Review Excerpt: Tanahashi on this night regained his status atop NJPW. Tanahashi is once again in the mix. For Okada, the lost summer continues. And now, after being involved in each and every title match at Wrestle Kingdom since his return from excursion, Okada has no clear path to January 4.

Match Thirteen: September 23, 2018 – IWGP Heavyweight Championship #1 Contendership – NJPW Destruction in Kobe 2018, World Hall, Kobe

Watch (NJPWWorld):
Voices Of Wrestling Review (4.5*):
Cagematch Rating: 9.56
How Did We Get Here?: By nature of their time-limit draw in the G1 Climax, Hiroshi Tanahashi granted Okada a Wrestle Kingdom Right To Challenge Briefcase defense at Destruction in Kobe 2018. After Tanahashi logged his fifth (and most recent) victory over Okada, this match gets a little bit overshadowed by Jay White’s post-match attack, YOSHI-HASHI’s stumble on the way to try to save Okada, and Gedo turning on Okada and aligning with Jay White.

Review Excerpt: Okada looks as if he knows that he statistically has the advantage. It seems like he’s fighting back a smile as he stands in his corner, waiting for the match to begin. He may have drawn Tanahashi a few times in the past, but there is no way he is losing this match.

At the onset of the match, the crowd erupts with chants of “Go Ace!” When Okada backs Tanahashi up to the ropes he doesn’t even think about giving a clean break. He greets Tanahashi’s teeth with a forearm. The crowd doesn’t like this.

Match Fourteen: July 6, 2019 – G1 Climax 29 A Block Match – NJPW G1 Climax 29 – Night One, American Airlines Center, Dallas, TX, USA

Watch (NJPWWorld):
Voices Of Wrestling Review (4.5*):
Cagematch Rating: 8.65
How Did We Get here?: When NJPW announced that they’d be opening the 2019 G1 Climax tournament in the United States, the stateside NJPW fandom was abuzz with speculation about what would main event the momentous occasion, and the powers that be delivered in droves by booking Kazuchika Okada vs. Hiroshi Tanahashi on the first night of G1 Climax action. This marks a turning point in the role of the Okada-Tanahashi G1 matches, as they are now early-tournament main events instead of final-night matchups that are sure to decide a block, but that didn’t affect the crowd in Dallas, Tx on this holiday weekend. This match features one of the most satisfying bell pops I’ve ever heard, and the two men that brought NJPW into the modern era played the hits for a crowd that would have been happy to watch them stare each other down for 30 minutes but who would do such a thing when there’s a fight at hand?

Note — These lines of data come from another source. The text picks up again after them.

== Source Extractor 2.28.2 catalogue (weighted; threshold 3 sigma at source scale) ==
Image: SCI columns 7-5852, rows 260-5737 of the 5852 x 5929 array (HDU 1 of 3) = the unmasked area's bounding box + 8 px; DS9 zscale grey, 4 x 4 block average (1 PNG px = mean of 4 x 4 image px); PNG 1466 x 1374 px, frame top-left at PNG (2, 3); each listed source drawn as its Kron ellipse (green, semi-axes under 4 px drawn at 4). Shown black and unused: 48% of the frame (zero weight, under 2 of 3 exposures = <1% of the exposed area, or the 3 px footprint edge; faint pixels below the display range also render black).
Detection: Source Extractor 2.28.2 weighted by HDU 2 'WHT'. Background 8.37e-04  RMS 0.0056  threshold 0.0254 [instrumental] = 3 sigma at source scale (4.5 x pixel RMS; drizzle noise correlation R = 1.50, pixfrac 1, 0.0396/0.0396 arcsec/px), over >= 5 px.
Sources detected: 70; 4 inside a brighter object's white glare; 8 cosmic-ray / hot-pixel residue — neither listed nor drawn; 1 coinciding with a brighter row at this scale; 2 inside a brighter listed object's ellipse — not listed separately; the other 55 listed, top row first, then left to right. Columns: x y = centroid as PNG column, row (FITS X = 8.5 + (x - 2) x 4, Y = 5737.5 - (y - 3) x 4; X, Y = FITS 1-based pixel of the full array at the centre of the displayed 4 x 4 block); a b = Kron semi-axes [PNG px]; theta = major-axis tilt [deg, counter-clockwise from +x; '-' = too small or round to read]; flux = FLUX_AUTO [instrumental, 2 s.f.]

Review Excerpt: What else can be said about the Okada/Tanahashi rivalry that hasn’t been said already? It’s been the rivalry that’s defined New Japan Pro Wrestling in this decade and played a major role in the promotion’s incredible worldwide growth following the dark ages that were the 2000’s. Now, for the first time ever, they brought their legendary feud to the United States. Coming into this bout, the record between these two was 5-5-3, and it was important to note that all three of those draws happened in the G1 Climax (2013, 2016, and 2018). While everyone knew that the match would be great, the big question was whether we see an unprecedented fourth-time limit draw.

Additional Reading: Rivals Passing In The Night: The Newest Chapter for Okada vs. Tanahashi (August Baker)

Match Fifteen: September 19, 2021 – G1 Climax 31 B Block Match – NJPW G1 Climax 31 – Night Two, EDION Arena, Osaka

Watch (NJPWWorld):
Voices Of Wrestling Review (4.75*):
Cagematch Rating: 8.88
How Did We Get Here?: As NJPW, the one true international wrestling company in the world, navigated the challenges of a global pandemic, they put one of their most notable matches on the first night of B Block competition in G1 Climax 31 (2021).

Review Excerpt: They have both put NJPW on their back and have more than shouldered the weight. I regret that there will be a day that these men won’t face off against each other another time.

But we enjoy what we have, and this match is amazing. Maybe not at the level of their absolute best, but still proof that when firing on all cylinders NJPW produces some of, if not the best wrestling in the world.